WORK ORDER
Could you output each line below precisely as it stands, without the images?

>>

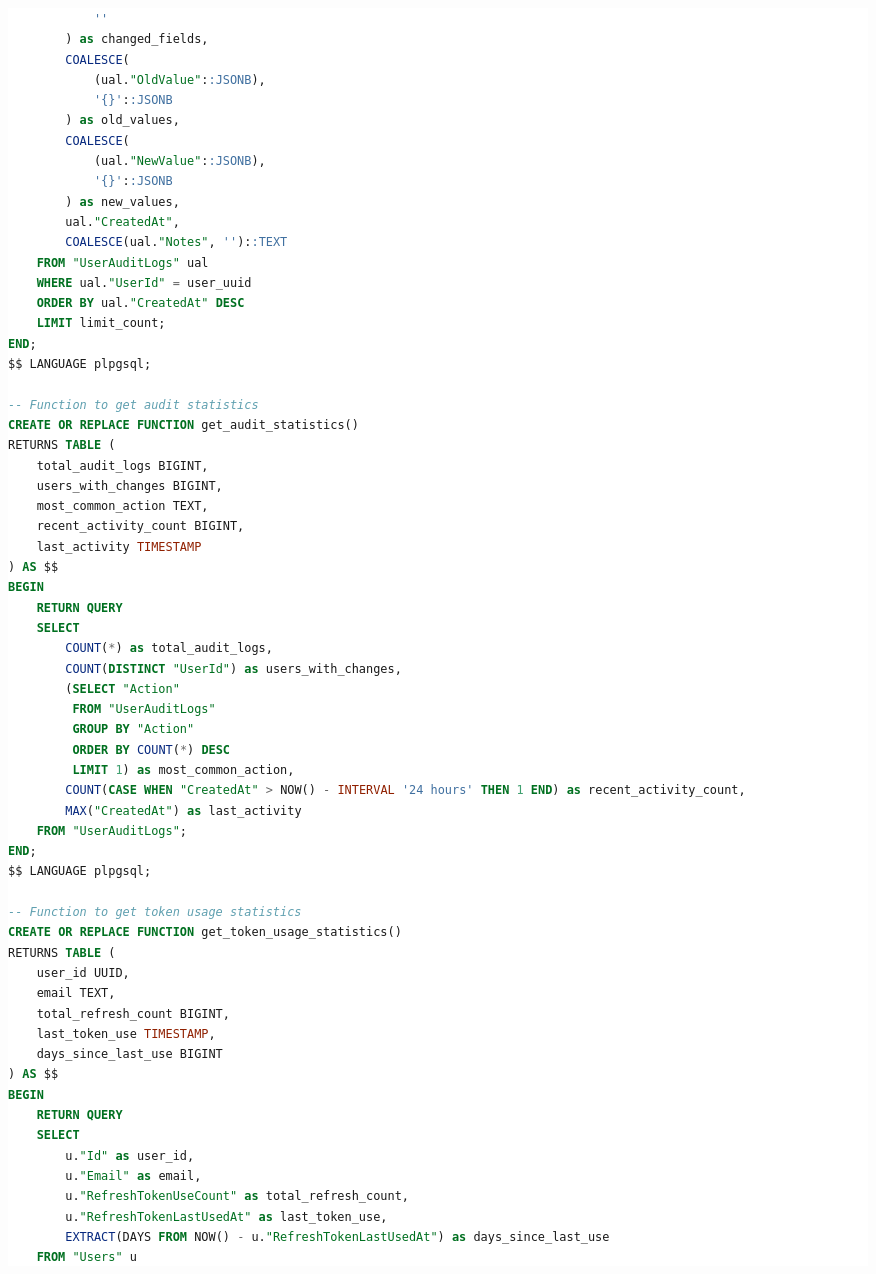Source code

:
 ```sql
            ''
        ) as changed_fields,
        COALESCE(
            (ual."OldValue"::JSONB),
            '{}'::JSONB
        ) as old_values,
        COALESCE(
            (ual."NewValue"::JSONB),
            '{}'::JSONB
        ) as new_values,
        ual."CreatedAt",
        COALESCE(ual."Notes", '')::TEXT
    FROM "UserAuditLogs" ual
    WHERE ual."UserId" = user_uuid
    ORDER BY ual."CreatedAt" DESC
    LIMIT limit_count;
END;
$$ LANGUAGE plpgsql;

-- Function to get audit statistics
CREATE OR REPLACE FUNCTION get_audit_statistics()
RETURNS TABLE (
    total_audit_logs BIGINT,
    users_with_changes BIGINT,
    most_common_action TEXT,
    recent_activity_count BIGINT,
    last_activity TIMESTAMP
) AS $$
BEGIN
    RETURN QUERY
    SELECT 
        COUNT(*) as total_audit_logs,
        COUNT(DISTINCT "UserId") as users_with_changes,
        (SELECT "Action" 
         FROM "UserAuditLogs" 
         GROUP BY "Action" 
         ORDER BY COUNT(*) DESC 
         LIMIT 1) as most_common_action,
        COUNT(CASE WHEN "CreatedAt" > NOW() - INTERVAL '24 hours' THEN 1 END) as recent_activity_count,
        MAX("CreatedAt") as last_activity
    FROM "UserAuditLogs";
END;
$$ LANGUAGE plpgsql;

-- Function to get token usage statistics
CREATE OR REPLACE FUNCTION get_token_usage_statistics()
RETURNS TABLE (
    user_id UUID,
    email TEXT,
    total_refresh_count BIGINT,
    last_token_use TIMESTAMP,
    days_since_last_use BIGINT
) AS $$
BEGIN
    RETURN QUERY
    SELECT 
        u."Id" as user_id,
        u."Email" as email,
        u."RefreshTokenUseCount" as total_refresh_count,
        u."RefreshTokenLastUsedAt" as last_token_use,
        EXTRACT(DAYS FROM NOW() - u."RefreshTokenLastUsedAt") as days_since_last_use
    FROM "Users" u
```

<<

ANSWER BOX
Source code

:
 ```sql
            ''
        ) as changed_fields,
        COALESCE(
            (ual."OldValue"::JSONB),
            '{}'::JSONB
        ) as old_values,
        COALESCE(
            (ual."NewValue"::JSONB),
            '{}'::JSONB
        ) as new_values,
        ual."CreatedAt",
        COALESCE(ual."Notes", '')::TEXT
    FROM "UserAuditLogs" ual
    WHERE ual."UserId" = user_uuid
    ORDER BY ual."CreatedAt" DESC
    LIMIT limit_count;
END;
$$ LANGUAGE plpgsql;

-- Function to get audit statistics
CREATE OR REPLACE FUNCTION get_audit_statistics()
RETURNS TABLE (
    total_audit_logs BIGINT,
    users_with_changes BIGINT,
    most_common_action TEXT,
    recent_activity_count BIGINT,
    last_activity TIMESTAMP
) AS $$
BEGIN
    RETURN QUERY
    SELECT 
        COUNT(*) as total_audit_logs,
        COUNT(DISTINCT "UserId") as users_with_changes,
        (SELECT "Action" 
         FROM "UserAuditLogs" 
         GROUP BY "Action" 
         ORDER BY COUNT(*) DESC 
         LIMIT 1) as most_common_action,
        COUNT(CASE WHEN "CreatedAt" > NOW() - INTERVAL '24 hours' THEN 1 END) as recent_activity_count,
        MAX("CreatedAt") as last_activity
    FROM "UserAuditLogs";
END;
$$ LANGUAGE plpgsql;

-- Function to get token usage statistics
CREATE OR REPLACE FUNCTION get_token_usage_statistics()
RETURNS TABLE (
    user_id UUID,
    email TEXT,
    total_refresh_count BIGINT,
    last_token_use TIMESTAMP,
    days_since_last_use BIGINT
) AS $$
BEGIN
    RETURN QUERY
    SELECT 
        u."Id" as user_id,
        u."Email" as email,
        u."RefreshTokenUseCount" as total_refresh_count,
        u."RefreshTokenLastUsedAt" as last_token_use,
        EXTRACT(DAYS FROM NOW() - u."RefreshTokenLastUsedAt") as days_since_last_use
    FROM "Users" u
```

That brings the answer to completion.